# [Records drawn from a dataset]

○ ○ ○ ○

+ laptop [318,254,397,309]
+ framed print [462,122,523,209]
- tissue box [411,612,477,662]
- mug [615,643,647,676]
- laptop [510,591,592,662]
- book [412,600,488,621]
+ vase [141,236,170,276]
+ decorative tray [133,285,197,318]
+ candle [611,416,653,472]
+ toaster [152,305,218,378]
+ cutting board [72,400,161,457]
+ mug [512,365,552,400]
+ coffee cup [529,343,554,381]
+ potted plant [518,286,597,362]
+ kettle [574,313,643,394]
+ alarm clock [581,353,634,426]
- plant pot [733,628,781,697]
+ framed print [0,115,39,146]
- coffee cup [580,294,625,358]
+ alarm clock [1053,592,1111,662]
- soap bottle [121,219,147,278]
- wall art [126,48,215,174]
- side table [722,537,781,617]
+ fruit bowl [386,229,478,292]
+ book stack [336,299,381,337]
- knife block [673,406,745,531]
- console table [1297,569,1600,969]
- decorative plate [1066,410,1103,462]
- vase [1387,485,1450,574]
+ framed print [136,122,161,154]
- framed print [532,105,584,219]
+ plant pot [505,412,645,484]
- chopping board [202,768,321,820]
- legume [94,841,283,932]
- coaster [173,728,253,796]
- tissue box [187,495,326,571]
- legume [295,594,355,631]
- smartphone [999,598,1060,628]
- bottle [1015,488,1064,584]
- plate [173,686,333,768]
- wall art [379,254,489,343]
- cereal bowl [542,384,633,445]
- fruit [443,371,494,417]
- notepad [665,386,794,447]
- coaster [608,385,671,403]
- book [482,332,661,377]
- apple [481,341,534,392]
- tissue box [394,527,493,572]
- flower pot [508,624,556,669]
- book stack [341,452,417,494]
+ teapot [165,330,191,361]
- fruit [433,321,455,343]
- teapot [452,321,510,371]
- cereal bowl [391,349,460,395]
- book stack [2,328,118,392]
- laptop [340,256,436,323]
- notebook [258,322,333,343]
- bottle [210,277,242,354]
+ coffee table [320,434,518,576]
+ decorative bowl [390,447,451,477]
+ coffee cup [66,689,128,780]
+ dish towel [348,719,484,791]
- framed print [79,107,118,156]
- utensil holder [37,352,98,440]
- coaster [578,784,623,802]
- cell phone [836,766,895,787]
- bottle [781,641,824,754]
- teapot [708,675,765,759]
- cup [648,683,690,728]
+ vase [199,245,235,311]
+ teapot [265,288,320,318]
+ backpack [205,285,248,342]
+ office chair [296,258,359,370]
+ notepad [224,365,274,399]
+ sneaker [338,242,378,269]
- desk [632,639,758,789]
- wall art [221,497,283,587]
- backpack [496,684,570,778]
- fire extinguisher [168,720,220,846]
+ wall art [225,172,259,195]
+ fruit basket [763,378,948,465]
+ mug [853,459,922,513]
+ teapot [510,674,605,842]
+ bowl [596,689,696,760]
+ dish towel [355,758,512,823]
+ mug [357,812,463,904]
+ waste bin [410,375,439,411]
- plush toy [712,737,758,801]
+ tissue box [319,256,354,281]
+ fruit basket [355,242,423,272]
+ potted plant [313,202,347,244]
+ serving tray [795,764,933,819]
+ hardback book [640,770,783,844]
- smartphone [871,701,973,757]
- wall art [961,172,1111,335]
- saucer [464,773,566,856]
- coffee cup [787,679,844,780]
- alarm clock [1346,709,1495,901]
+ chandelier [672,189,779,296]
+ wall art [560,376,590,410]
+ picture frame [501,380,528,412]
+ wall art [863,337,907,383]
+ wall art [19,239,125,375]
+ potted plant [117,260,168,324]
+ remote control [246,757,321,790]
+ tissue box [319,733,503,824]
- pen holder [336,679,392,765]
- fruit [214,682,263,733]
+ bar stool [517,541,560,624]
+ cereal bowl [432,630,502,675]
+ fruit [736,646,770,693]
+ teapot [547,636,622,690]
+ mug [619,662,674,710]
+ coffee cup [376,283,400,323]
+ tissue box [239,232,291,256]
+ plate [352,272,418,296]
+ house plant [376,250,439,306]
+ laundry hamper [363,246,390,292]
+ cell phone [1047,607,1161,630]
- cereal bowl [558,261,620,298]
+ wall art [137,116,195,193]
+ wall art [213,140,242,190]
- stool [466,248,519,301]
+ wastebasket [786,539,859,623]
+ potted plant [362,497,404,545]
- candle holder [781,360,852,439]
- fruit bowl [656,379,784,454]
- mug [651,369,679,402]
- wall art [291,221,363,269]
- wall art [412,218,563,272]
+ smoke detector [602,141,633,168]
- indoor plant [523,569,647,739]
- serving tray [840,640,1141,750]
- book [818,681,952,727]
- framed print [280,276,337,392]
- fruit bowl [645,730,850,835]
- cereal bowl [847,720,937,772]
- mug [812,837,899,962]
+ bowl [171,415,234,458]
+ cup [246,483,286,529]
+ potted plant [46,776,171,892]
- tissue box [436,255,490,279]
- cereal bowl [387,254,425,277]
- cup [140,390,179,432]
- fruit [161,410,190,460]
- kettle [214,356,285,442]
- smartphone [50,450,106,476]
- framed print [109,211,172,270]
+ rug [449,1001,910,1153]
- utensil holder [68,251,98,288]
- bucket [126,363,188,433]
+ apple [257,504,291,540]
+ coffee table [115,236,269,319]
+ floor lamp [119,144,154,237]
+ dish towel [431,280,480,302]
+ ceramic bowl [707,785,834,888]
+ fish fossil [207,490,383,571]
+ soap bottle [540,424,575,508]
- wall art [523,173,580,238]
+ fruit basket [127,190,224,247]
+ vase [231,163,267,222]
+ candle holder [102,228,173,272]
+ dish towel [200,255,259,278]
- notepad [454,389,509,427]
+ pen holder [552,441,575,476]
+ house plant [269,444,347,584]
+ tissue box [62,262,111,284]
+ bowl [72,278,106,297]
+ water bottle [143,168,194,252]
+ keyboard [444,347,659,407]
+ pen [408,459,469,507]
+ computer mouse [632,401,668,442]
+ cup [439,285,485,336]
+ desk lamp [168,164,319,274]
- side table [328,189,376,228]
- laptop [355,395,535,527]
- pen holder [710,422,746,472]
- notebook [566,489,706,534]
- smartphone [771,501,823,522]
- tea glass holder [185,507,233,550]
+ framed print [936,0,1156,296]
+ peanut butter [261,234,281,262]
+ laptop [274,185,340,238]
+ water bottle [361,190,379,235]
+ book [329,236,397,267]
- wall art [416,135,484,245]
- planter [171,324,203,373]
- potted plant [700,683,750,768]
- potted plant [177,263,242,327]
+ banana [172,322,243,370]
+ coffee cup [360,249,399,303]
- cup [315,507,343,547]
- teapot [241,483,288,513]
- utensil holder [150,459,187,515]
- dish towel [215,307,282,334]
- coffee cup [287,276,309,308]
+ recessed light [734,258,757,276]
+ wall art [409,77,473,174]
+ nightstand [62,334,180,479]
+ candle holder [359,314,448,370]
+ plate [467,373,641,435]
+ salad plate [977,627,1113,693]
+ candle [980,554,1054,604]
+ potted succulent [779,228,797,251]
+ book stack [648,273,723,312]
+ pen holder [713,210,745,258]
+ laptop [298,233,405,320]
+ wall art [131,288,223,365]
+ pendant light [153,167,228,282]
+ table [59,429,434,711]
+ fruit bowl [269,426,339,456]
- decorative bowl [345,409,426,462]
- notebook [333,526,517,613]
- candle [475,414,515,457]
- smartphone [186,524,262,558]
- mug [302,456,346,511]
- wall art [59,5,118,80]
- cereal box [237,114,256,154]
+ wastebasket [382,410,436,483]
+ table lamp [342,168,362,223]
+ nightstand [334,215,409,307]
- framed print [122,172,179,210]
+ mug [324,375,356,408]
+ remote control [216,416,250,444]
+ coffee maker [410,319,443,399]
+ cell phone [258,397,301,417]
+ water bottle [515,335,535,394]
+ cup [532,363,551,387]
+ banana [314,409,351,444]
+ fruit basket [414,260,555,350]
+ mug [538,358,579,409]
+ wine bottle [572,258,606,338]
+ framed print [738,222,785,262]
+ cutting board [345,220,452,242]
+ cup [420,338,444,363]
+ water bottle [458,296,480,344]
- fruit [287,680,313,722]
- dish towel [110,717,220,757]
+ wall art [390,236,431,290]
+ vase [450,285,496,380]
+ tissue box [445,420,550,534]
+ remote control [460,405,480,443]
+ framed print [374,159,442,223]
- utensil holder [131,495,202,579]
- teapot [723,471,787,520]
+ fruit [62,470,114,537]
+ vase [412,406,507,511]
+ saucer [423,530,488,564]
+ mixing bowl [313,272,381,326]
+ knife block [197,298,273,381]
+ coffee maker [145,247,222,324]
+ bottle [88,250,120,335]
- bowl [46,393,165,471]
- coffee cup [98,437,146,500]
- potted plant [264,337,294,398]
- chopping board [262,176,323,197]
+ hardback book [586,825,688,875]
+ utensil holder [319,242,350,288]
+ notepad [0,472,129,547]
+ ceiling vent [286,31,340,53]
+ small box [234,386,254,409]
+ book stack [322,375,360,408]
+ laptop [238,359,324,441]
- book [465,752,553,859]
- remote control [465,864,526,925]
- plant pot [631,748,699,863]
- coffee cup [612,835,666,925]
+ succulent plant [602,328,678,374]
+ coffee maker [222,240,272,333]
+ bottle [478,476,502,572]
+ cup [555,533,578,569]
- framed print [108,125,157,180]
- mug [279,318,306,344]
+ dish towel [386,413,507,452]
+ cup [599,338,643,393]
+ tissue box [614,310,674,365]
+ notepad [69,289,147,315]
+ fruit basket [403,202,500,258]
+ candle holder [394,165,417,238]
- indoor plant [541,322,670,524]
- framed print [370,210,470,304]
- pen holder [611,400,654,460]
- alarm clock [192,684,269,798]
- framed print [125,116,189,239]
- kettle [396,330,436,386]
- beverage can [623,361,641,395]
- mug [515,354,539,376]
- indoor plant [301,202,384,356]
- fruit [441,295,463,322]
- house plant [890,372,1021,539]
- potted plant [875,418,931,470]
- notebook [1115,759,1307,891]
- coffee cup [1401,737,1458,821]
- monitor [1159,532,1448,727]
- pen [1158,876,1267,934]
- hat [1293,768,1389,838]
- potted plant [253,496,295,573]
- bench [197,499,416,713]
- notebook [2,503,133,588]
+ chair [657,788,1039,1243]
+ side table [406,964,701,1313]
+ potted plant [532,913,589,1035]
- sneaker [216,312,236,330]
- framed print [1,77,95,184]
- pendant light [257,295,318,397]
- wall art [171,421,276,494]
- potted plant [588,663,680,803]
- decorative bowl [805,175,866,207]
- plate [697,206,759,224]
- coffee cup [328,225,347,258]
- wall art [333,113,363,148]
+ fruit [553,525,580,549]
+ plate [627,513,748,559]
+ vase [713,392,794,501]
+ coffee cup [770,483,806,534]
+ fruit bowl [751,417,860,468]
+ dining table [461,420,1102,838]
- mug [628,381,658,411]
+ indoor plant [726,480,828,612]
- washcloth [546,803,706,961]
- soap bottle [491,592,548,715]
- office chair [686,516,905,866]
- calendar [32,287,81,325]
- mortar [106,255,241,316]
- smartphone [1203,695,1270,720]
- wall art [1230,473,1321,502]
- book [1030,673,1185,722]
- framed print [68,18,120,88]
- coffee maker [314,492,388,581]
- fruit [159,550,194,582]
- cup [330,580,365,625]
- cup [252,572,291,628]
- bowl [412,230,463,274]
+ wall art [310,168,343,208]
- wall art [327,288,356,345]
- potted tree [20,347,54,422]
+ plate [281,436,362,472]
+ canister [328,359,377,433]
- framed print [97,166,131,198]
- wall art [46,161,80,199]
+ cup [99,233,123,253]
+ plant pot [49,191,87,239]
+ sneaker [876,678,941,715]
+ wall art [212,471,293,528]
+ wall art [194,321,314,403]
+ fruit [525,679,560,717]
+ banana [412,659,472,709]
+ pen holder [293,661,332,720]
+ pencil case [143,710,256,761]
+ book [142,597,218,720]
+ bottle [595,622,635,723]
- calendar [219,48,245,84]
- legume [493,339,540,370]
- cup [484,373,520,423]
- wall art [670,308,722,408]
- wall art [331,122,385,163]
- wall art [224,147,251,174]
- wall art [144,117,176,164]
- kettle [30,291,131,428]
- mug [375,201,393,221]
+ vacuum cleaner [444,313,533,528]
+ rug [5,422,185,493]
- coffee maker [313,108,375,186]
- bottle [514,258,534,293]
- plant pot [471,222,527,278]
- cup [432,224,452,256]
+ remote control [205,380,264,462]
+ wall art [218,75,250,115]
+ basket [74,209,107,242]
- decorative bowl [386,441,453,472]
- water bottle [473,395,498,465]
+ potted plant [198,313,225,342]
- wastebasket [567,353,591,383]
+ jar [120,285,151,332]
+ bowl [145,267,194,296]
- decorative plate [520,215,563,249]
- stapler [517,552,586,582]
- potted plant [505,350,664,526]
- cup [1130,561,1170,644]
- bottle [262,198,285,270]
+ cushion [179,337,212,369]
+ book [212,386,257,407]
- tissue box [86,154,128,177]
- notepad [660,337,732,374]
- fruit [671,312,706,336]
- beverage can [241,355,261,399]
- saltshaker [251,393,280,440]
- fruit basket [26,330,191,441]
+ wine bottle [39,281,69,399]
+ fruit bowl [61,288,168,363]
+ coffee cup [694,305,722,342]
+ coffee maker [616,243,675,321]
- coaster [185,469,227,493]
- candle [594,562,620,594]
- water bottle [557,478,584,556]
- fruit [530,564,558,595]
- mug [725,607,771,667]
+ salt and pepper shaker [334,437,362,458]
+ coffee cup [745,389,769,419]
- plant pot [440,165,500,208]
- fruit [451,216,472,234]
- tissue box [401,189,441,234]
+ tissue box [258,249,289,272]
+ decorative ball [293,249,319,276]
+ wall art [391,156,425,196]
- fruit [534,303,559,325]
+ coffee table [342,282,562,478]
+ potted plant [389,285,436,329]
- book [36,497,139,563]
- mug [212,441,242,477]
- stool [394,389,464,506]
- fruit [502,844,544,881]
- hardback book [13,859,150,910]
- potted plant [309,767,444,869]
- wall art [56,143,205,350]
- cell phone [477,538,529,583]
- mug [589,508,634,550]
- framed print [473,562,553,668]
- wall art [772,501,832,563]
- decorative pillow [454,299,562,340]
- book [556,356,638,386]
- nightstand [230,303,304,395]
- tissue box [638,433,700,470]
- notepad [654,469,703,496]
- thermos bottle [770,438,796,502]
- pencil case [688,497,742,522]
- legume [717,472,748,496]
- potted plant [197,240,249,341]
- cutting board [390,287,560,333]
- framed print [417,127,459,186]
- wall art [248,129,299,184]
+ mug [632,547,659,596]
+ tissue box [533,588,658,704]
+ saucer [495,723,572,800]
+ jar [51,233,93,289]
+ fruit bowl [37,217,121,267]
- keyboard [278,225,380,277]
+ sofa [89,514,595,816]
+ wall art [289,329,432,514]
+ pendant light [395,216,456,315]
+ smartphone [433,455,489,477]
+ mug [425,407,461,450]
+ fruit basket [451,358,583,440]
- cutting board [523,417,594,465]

○ ○ ○ ○

# [Directions]
With the line that has "- potted plant [264,337,294,398]" as the first and the line that has "book stack [322,375,360,408]" as the last, repeat exactly that run of lines above and no more.

# [Finished task]
- potted plant [264,337,294,398]
- chopping board [262,176,323,197]
+ hardback book [586,825,688,875]
+ utensil holder [319,242,350,288]
+ notepad [0,472,129,547]
+ ceiling vent [286,31,340,53]
+ small box [234,386,254,409]
+ book stack [322,375,360,408]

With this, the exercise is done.